-- DOCUMENT TEXT follows --

Hato wreaked havoc on 60 operating oyster rafts that were now Chan Shu Fung’s responsibility, swallowing some half a million shellfish. After he rebuilt and reseeded nearly half of his rafts, the following summer he lost 90% of his crop again to Mangkhut.

Chan Shu Fung saw many elders in town hang up their shuckers after the storms, shrinking the scale of production in Deep Bay. At the industry’s peak in the 1960s and ‘70s, it supported around 300 oyster-farming households; today about 70 remain, he says.

Chan Shu Fung too thought of giving up after 2018. But he had just sunk new investment into the business after taking over from his father. “All I could do was hang in there, grit my teeth and carry on.”

Improving survival rates

At his lab at the Swire Institute of Marine Science, Vengatesen is working with Chan Kwok Leung to investigate the struggles of the ancient industry and look for ways science can alleviate its modern problems. 

Vengatesen’s team of researchers have developed a way of predicting which oyster strains are more likely to survive under conditions of high salinity and other stressors, based on gene comparison and oyster survival data.

Commercial breeders can use this toolkit to analyse oyster DNA and identify parents with a better chance of surviving in the warming Hong Kong waters, which they can use to produce seeds in their hatcheries.

Professor Vengatesen inspects a breeding tank full of super oyster larvae in his lab at the University of Hong Kong (Image: The Swire Institute of Marine Science / University of Hong Kong)

Strings seeded with super oysters have been distributed to local growers, who have been trialling the more resilient strain on their rafts (Image: Mohamed Madhar Fazil / The Swire Institute of Marine Science / University of Hong Kong)

The team have also bred salt-tolerant shellfish themselves. Using their genomic selection technology they have developed a more resilient animal they call the Hong Kong Super Oyster. 

This has a 30-40% survival rate in high salinity conditions, the team says, a significant improvement from the regular Hong Kong oyster’s less than 10%.  

Vengatesen aims to boost the survival rate to 80%. The more data that is entered to refine the models that predict survival, the more accurate it will become over time, he adds.

Chan Shu Fung began trialling the new strain on his rafts in September last year. “It will take a year for us to tell how good they are,” he told Dialogue Earth.  

Hemmed in by concrete jungle

Even if these new oysters can allow the village fishers’ traditions to continue, it is unclear how long Lau Fau Shan will remain as it is. A development project proposed by the Hong Kong government is set to transform the area into a hub for fintech, start-ups and residential buildings dubbed New Digi Bay.

The initial proposal sparked concerns about the continuation of oyster farming. Chan Shu Fung, who frequently liaises with the government as the chair of farmers’ group the Deep Bay Oyster Cultivation Association, is hopeful though. He says the latest planning proposal pledges to conserve part of the bay and promote oyster traditions. Doing this while improving infrastructure could bring more tourists to experience its oyster culture, he hopes.

“If the urbanisation plan does not come into conflict with oyster farming and the ecosystem it depends on, it has more benefits than drawbacks,” he says.

Visitors to Lau Fau Shan taste the village’s famous dried oysters. Residents hope a major new development project in the area will promote their oyster-farming traditions and boost tourism (Image: Shanshan Kao / Dialogue Earth)

Chan Kwok Leung fears the industry could decline further under seemingly unstoppable trends of urbanisation, climate change and younger people reluctant to take up the hard life of an oyster farmer.

But he is determined to keep trying, adding modern innovations like the Super Oyster to an ancient tradition.

The forces battering Hong Kong’s oyster farms are strong, but Chan Kwok Leung cites a Chinese idiom that only gold remains after strong waves wash away the sand.

“We had our glory days,” he says. “I am trying to do something now. Hopefully, new technological breakthroughs may bring them back.”

-- DOCUMENT TEXT concluded --
-- RECORD EXTRACTS follows --

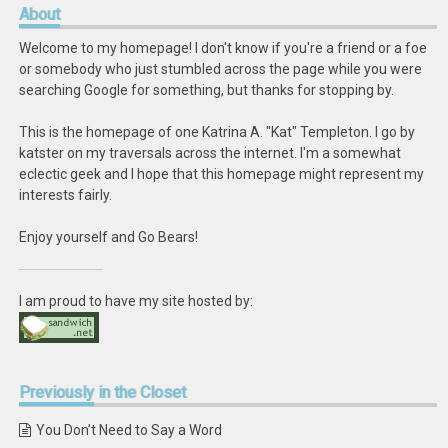
About
Welcome to my homepage! I don't know if you're a friend or a foe
or somebody who just stumbled across the page while you were
searching Google for something, but thanks for stopping by.
This is the homepage of one Katrina A. "Kat" Templeton. I go by
katster on my traversals across the internet. I'm a somewhat
eclectic geek and I hope that this homepage might represent my
interests fairly.
Enjoy yourself and Go Bears!
I am proud to have my site hosted by:
Previously
in the Closet
You Don’t Need to Say a Word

-- RECORD EXTRACTS concluded --

▶ [GOAL OF THE EXERCISE]: Write out the passage of the Hong Kong oyster farming article between "Professor Vengatesen inspects" and "Kong Super Oyster.", inclusive. The data that comes after the article is separate material and has no connection to it.

▶ [TASK OUTPUT]:
Professor Vengatesen inspects a breeding tank full of super oyster larvae in his lab at the University of Hong Kong (Image: The Swire Institute of Marine Science / University of Hong Kong)

Strings seeded with super oysters have been distributed to local growers, who have been trialling the more resilient strain on their rafts (Image: Mohamed Madhar Fazil / The Swire Institute of Marine Science / University of Hong Kong)

The team have also bred salt-tolerant shellfish themselves. Using their genomic selection technology they have developed a more resilient animal they call the Hong Kong Super Oyster.